I mistrust certainty.
Mary Oliver has written a book called “A Handbook of Poetry.” I am currently having trouble with refining my line breaks. My tutor points out places where I’ve broken lines against sense and thinks I should be more capable than what I present to her. I’ve pulled out all of my books on writing and on poetry writing–half a dozen, at least–in hopes of finding some sort of explanation for line breaks that makes sense.
I know, I know. I am supposed to be well-versed in the iamb and the trochee, but there are times I fear I am deaf to the wonders of iambs and trochees. I don’t hear them, unless I count them out and I couldn’t tell you off hand which is which. What I hear, what I want to recreate is the sound of a voice saying these words out loud. And because poetry is an auditory experience for me (rhythm should be key if what I’m saying is true, but whatever talent I have in that respect is all inate and not intentional at all), the stanza breaks and line breaks on the page don’t resonate.

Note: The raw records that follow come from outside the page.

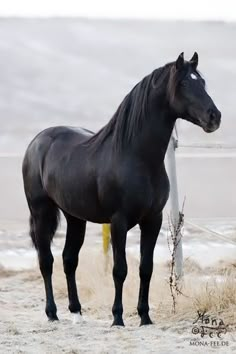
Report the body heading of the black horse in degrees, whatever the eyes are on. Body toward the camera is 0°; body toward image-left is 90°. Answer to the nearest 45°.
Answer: approximately 315°

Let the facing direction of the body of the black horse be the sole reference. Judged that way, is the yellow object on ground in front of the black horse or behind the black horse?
behind

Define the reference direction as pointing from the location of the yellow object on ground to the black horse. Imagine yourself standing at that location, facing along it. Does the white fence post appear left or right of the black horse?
left
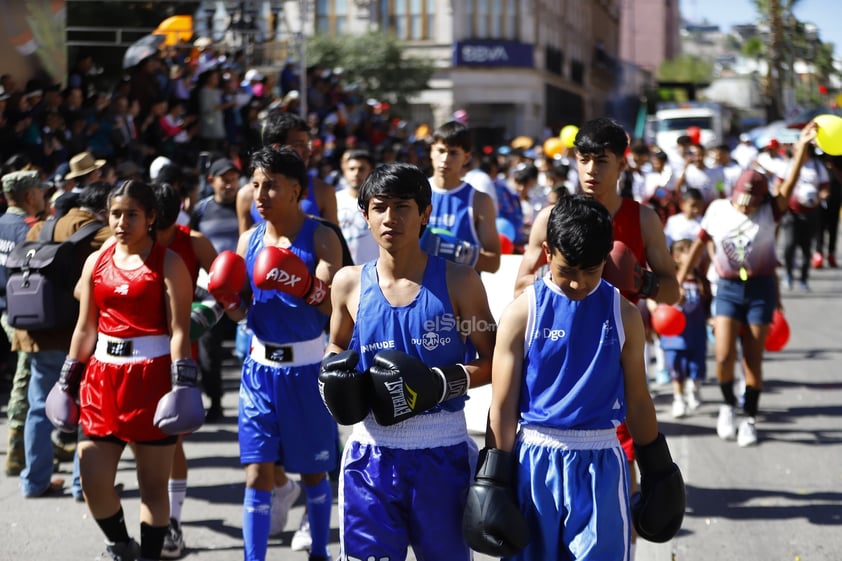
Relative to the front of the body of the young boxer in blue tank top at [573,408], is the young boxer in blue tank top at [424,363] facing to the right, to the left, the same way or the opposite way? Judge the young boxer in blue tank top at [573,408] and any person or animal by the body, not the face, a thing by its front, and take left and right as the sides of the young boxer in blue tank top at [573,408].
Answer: the same way

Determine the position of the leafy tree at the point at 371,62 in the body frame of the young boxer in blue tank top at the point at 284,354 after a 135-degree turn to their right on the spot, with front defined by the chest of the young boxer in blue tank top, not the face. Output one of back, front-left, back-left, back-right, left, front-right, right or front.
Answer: front

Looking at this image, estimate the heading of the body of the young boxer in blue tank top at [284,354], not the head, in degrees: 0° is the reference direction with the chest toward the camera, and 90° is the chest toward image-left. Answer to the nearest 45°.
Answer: approximately 45°

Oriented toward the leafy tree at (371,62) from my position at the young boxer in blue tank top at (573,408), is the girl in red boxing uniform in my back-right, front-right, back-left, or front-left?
front-left

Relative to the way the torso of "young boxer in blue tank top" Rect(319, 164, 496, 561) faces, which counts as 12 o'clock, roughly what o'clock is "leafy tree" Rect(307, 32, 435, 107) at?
The leafy tree is roughly at 6 o'clock from the young boxer in blue tank top.

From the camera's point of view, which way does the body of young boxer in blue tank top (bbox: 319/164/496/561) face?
toward the camera

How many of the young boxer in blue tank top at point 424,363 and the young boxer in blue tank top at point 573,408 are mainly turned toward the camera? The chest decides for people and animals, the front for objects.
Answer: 2

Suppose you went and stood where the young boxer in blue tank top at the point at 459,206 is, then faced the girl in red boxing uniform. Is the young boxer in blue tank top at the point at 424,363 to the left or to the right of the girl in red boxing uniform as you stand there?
left

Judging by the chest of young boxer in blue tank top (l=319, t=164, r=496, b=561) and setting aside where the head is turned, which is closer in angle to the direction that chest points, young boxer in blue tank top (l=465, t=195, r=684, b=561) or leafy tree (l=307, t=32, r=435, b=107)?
the young boxer in blue tank top

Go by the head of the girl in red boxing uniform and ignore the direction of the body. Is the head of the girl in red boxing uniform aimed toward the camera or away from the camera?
toward the camera

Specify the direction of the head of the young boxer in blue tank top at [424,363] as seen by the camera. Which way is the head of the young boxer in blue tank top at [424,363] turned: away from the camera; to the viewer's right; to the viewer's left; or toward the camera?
toward the camera

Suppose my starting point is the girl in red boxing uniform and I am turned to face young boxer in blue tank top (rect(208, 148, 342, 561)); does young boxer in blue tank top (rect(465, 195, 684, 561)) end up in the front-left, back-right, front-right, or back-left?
front-right

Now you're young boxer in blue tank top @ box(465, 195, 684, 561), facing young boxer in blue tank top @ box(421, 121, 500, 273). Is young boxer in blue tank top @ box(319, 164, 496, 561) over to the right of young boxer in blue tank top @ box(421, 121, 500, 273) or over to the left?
left
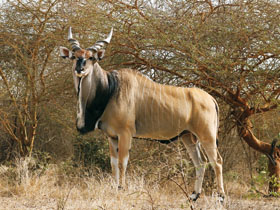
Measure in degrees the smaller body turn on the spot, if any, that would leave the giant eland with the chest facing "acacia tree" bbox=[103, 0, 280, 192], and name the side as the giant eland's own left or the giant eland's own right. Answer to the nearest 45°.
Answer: approximately 135° to the giant eland's own right

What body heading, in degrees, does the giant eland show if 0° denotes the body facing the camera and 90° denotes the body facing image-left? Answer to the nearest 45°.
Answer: approximately 90°

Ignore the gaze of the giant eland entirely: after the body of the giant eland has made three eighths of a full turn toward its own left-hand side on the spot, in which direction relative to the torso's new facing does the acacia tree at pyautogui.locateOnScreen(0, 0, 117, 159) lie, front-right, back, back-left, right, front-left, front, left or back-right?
back
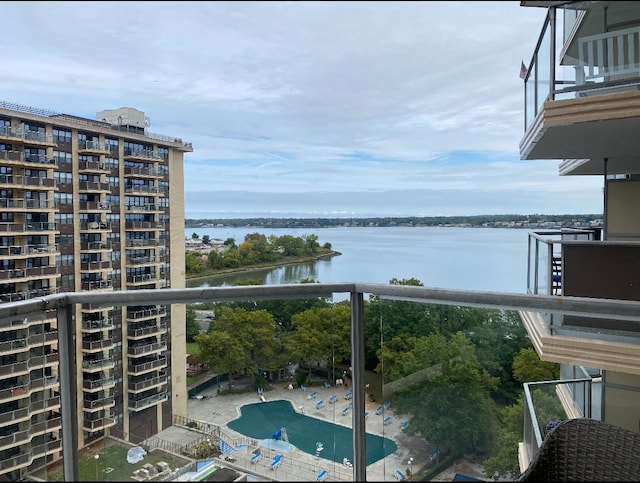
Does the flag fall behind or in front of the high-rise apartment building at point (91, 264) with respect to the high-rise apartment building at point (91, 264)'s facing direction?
in front

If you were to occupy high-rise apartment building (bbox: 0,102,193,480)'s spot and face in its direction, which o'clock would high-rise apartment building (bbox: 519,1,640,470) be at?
high-rise apartment building (bbox: 519,1,640,470) is roughly at 1 o'clock from high-rise apartment building (bbox: 0,102,193,480).

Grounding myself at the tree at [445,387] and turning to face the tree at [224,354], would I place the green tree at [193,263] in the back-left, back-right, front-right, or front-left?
front-right

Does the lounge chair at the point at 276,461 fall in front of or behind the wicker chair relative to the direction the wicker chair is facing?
in front

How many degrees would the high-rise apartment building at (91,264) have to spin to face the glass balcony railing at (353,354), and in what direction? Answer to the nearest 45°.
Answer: approximately 45° to its right

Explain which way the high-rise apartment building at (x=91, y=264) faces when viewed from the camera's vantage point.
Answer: facing the viewer and to the right of the viewer
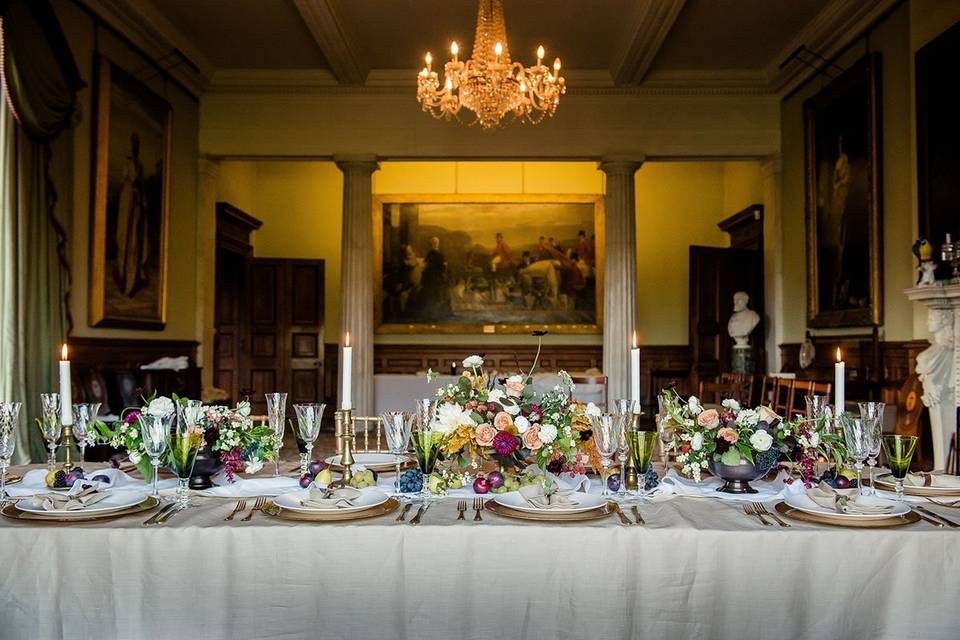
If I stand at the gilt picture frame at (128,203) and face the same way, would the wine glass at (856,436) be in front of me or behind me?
in front

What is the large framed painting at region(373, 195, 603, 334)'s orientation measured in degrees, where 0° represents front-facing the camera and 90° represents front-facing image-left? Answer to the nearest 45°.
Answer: approximately 0°

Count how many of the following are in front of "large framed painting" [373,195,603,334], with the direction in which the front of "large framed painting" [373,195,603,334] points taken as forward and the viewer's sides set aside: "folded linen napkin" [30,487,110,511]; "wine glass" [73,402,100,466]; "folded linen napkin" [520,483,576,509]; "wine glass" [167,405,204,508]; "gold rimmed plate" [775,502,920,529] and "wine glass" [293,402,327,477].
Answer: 6

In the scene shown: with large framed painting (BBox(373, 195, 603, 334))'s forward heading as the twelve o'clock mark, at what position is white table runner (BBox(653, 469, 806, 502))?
The white table runner is roughly at 12 o'clock from the large framed painting.

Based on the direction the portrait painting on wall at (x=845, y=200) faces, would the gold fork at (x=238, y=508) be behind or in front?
in front

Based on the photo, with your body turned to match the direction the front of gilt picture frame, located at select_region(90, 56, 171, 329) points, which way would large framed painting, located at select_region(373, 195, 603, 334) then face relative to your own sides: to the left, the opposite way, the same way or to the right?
to the right

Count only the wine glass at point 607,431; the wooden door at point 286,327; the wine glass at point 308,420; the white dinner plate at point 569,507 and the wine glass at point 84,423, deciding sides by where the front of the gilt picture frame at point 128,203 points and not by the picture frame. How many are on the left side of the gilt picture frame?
1

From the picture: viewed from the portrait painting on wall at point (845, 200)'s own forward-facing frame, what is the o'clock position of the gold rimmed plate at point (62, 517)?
The gold rimmed plate is roughly at 11 o'clock from the portrait painting on wall.

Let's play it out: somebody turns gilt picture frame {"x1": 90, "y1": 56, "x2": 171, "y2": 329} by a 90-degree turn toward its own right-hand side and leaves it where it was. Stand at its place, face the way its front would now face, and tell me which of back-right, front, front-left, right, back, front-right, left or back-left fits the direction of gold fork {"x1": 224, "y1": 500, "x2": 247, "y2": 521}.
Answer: front-left

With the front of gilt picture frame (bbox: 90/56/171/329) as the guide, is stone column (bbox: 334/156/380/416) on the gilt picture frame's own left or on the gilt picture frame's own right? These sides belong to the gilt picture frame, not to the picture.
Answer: on the gilt picture frame's own left

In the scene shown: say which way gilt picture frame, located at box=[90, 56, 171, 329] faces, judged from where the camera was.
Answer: facing the viewer and to the right of the viewer

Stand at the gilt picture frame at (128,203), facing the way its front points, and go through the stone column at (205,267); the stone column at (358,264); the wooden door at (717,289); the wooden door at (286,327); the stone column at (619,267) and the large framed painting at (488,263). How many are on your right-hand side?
0

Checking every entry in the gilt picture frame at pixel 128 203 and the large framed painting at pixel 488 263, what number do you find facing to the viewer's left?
0

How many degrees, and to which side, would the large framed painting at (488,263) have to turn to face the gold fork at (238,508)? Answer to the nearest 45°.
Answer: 0° — it already faces it

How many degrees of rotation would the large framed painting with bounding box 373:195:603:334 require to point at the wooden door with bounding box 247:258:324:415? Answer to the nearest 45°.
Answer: approximately 90° to its right

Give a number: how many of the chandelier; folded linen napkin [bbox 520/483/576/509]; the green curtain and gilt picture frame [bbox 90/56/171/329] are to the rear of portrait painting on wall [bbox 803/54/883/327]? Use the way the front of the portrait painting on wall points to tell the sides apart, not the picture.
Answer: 0

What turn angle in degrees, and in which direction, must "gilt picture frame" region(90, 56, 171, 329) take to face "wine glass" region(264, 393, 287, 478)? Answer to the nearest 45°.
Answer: approximately 45° to its right

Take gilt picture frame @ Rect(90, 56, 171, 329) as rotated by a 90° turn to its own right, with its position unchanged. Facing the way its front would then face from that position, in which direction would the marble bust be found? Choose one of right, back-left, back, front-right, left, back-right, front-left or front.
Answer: back-left

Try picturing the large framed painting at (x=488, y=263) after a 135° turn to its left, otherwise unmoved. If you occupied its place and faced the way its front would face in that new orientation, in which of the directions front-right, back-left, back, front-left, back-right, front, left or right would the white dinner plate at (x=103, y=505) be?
back-right

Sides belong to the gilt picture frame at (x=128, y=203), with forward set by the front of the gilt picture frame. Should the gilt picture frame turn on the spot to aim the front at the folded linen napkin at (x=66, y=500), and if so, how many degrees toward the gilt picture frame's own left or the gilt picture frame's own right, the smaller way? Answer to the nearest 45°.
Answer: approximately 45° to the gilt picture frame's own right

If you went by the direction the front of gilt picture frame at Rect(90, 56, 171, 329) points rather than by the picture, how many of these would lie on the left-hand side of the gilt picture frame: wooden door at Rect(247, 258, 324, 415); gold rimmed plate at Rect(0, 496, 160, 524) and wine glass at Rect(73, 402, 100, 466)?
1

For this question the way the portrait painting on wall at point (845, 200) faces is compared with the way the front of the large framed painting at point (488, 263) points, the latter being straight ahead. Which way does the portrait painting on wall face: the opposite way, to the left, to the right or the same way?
to the right

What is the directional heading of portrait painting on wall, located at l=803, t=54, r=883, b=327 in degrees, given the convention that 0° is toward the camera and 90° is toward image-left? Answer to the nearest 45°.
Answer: approximately 45°

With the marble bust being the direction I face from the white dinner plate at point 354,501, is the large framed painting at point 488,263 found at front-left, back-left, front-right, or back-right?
front-left
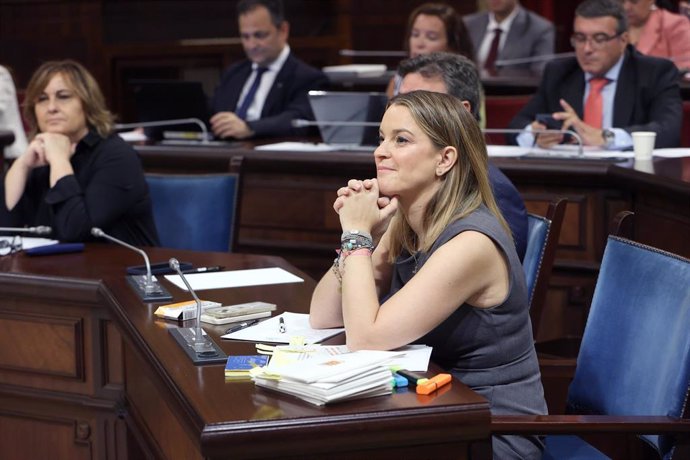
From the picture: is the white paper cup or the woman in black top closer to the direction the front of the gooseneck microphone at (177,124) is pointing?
the woman in black top

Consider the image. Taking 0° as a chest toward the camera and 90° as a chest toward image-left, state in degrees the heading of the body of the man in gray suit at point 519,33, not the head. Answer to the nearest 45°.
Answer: approximately 45°

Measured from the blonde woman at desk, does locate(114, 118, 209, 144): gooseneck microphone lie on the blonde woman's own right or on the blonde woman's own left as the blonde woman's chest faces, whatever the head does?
on the blonde woman's own right

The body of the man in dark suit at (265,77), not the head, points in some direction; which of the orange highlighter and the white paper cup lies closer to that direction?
the orange highlighter

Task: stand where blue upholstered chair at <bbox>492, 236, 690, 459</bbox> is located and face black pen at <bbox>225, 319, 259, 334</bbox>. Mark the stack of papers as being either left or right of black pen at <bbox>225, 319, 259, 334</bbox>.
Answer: left

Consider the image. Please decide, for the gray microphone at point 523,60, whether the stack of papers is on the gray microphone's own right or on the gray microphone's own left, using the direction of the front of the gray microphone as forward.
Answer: on the gray microphone's own left

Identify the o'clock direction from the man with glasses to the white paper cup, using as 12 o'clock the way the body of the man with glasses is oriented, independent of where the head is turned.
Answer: The white paper cup is roughly at 10 o'clock from the man with glasses.

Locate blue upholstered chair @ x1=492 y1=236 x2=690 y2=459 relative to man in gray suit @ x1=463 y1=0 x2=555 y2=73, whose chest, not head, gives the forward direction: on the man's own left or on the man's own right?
on the man's own left

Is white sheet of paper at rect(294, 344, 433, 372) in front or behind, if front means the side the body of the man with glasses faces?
in front
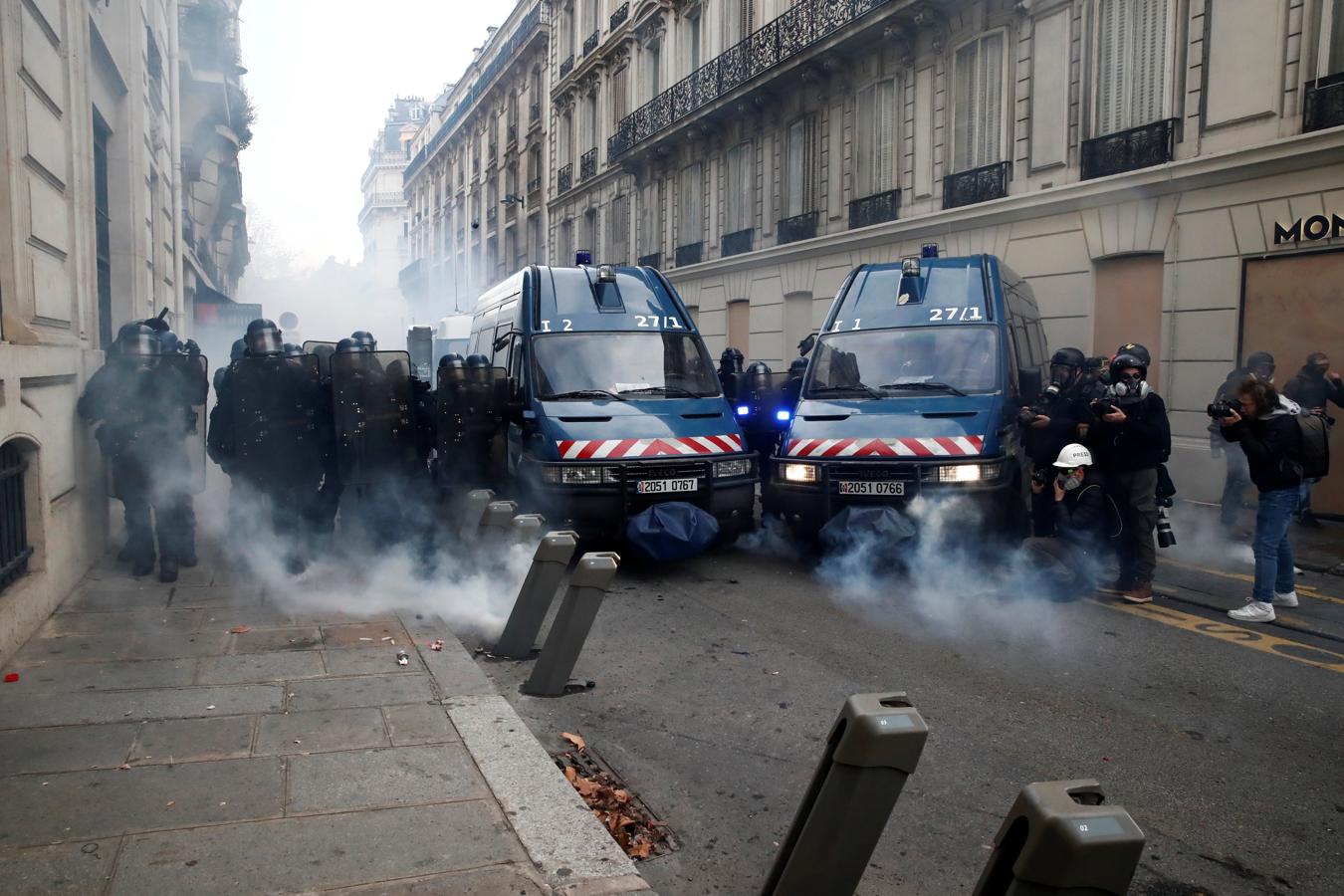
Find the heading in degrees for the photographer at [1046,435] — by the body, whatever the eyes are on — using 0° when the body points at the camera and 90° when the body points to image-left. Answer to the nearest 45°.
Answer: approximately 45°

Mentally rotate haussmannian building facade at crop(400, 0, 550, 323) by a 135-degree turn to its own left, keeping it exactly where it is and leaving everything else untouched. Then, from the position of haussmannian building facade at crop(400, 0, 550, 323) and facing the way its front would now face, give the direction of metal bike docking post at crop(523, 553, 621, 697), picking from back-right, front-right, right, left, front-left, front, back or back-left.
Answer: right

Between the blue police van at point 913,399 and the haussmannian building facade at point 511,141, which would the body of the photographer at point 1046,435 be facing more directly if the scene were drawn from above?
the blue police van

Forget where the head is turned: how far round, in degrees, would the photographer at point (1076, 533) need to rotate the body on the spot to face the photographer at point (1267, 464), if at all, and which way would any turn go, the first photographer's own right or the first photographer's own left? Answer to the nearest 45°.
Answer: approximately 135° to the first photographer's own left

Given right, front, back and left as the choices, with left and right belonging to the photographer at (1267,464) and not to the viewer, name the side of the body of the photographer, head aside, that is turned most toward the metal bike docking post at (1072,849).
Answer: left

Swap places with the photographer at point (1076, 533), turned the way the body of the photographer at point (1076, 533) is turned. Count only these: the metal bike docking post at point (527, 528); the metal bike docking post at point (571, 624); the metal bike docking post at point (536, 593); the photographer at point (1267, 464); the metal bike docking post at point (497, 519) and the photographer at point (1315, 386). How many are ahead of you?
4

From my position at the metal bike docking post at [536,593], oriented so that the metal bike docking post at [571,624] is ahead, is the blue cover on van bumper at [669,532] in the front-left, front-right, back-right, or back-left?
back-left

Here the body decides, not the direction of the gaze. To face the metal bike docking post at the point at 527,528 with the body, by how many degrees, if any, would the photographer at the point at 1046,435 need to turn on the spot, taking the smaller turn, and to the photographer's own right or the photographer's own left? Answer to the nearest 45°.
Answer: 0° — they already face it

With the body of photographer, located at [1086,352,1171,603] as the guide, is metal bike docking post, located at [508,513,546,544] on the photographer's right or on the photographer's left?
on the photographer's right

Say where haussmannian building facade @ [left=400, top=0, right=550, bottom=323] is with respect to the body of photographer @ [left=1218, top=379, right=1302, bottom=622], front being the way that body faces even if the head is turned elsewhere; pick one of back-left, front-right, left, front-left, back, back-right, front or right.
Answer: front-right

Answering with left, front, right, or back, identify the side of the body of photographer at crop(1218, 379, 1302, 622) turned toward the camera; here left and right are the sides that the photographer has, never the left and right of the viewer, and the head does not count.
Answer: left
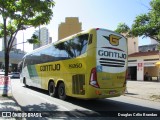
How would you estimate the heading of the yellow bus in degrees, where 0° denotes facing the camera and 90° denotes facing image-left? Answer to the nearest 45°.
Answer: approximately 135°

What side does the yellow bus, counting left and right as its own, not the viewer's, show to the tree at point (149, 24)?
right

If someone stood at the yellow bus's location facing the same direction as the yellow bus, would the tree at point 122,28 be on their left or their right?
on their right

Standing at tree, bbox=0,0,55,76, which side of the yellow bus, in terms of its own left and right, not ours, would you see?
left

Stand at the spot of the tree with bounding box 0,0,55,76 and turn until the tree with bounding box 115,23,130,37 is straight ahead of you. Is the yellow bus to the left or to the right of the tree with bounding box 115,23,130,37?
right
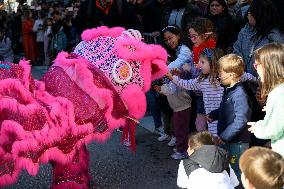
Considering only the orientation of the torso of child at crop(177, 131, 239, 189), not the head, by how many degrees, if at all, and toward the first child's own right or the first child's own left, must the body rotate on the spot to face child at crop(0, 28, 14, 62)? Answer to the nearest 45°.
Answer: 0° — they already face them

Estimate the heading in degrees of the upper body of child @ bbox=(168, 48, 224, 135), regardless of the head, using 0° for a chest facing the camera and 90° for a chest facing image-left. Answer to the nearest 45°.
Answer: approximately 90°

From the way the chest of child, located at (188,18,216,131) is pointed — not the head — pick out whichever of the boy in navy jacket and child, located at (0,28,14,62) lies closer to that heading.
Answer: the child

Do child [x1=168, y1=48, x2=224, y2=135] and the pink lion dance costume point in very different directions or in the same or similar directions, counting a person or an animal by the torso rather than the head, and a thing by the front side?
very different directions

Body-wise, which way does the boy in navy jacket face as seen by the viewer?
to the viewer's left

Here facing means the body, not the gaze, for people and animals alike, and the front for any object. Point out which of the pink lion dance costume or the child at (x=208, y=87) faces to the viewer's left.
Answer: the child

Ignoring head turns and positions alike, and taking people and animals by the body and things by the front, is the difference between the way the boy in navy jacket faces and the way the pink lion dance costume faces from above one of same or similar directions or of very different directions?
very different directions

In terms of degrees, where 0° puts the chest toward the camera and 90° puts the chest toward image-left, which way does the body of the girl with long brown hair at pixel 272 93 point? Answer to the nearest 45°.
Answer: approximately 90°

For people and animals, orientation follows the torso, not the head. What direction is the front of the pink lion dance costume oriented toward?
to the viewer's right

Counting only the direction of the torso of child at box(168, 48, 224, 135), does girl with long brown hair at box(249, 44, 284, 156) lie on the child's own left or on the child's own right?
on the child's own left

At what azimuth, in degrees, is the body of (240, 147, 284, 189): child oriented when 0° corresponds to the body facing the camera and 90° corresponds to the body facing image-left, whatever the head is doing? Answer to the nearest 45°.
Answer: approximately 135°

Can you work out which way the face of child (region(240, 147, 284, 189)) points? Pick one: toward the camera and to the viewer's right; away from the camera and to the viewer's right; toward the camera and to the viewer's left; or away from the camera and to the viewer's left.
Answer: away from the camera and to the viewer's left

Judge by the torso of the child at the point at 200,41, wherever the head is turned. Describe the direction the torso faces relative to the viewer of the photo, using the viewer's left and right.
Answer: facing to the left of the viewer

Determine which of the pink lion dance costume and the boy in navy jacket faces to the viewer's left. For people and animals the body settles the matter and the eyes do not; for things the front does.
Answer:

Okay, so what I’m confessing to must be that I’m not a poet after all. Either that or I need to get my shit together and be more intentional.
Meanwhile, back to Mary Oliver. I bought this book when I was in college for a poetry course and we were required to scribble all over the books. Our teacher would give us a reading assignment, and we had to turn our books in with stuff scribbled in the margins.
All over this book are my nitpicks with Ms. Oliver’s absolute certainty that what she says is poetic gospel. I mistrust certainty.